### Ausgewählter Auszug
◆ ◆ ◆ ◆ ◆
Es werden auch bei 100 Hz schon Zwischenbilder berechnet. Du hast immer soviel Bilder, wie halt eingespielt werden. Bei 24p hast du 24 FPS. Alles andere ist berechnet. Woher sollten sie auch sonst kommen, wenn nur 24 Bilder da sind?
Die Angabe von Hz bei einem Flachbildschirm, der im Gegensatz zur Röhre nur Vollbilder darstellt, hat eh eine völlig andere Bedeutung. Eine Röhre hat keine Vollbilder. Da war Hz die Angabe des Bildaufbaus. Bei LCD, wo wie gesagt nur Vollbilder vorhanden sind,
ist es die Anzahl der Vollbilder. Aber eben, weil es Vollbilder sind, brennen sich die Bilder mehr in das Auge ein und deswegen finde ich schon, dass man die Zwischenbilder merkt. Also ich sehe definitiv den Unterschied zwischen einen 50hz und einen 100hz LCD.
Bei 100 und 200 wiederum könnte ich nicht behaupten, dass ich etwas merke.


----------



## Kyragan (23. März 2011)

Zwischen 50 und 100 Hz ist definitiv ein Unterschied da. Da stimme ich dir vollstens zu. Insbesondere bei schnellen Kamerafahrten oder Sport, bestes Beispiel: Fußball, sieht mans doch recht deutlich.


----------



## Elrigh (24. März 2011)

Danke für die Tips, hatte zwar gehofft, von jemandem zu hören, der auch an Gaming Sickness leidet, aber Eure Hinweise haben mich zumindest auf eine Idee gebracht. Ich besitze ja auch noch einen Samsung LCD Fernseher, den ich bisher über VGA Kabel an den PC angeschlossen hatte. Da lief natürlich auch HD mit 60 Hz.
◆ ◆ ◆ ◆ ◆
### Aufgabe
Gib aus dem Forumsauszug über Bildwiederholraten den Abschnitt von „Zwischen 50 und“ bis „HD mit 60 Hz.“ wortgetreu wieder.

### Bereitgestellte Angaben
◆ ◆ ◆ ◆ ◆
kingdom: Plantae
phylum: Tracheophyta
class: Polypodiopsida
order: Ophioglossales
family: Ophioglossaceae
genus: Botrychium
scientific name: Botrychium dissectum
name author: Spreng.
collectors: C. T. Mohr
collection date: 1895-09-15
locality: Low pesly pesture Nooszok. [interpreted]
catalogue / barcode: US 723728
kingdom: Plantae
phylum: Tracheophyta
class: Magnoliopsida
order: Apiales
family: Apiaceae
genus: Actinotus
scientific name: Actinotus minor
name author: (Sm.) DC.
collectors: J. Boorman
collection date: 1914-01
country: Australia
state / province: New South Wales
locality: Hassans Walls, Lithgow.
◆ ◆ ◆ ◆ ◆
### Ergebnis
Zwischen 50 und 100 Hz ist definitiv ein Unterschied da. Da stimme ich dir vollstens zu. Insbesondere bei schnellen Kamerafahrten oder Sport, bestes Beispiel: Fußball, sieht mans doch recht deutlich.


----------



## Elrigh (24. März 2011)

Danke für die Tips, hatte zwar gehofft, von jemandem zu hören, der auch an Gaming Sickness leidet, aber Eure Hinweise haben mich zumindest auf eine Idee gebracht. Ich besitze ja auch noch einen Samsung LCD Fernseher, den ich bisher über VGA Kabel an den PC angeschlossen hatte. Da lief natürlich auch HD mit 60 Hz.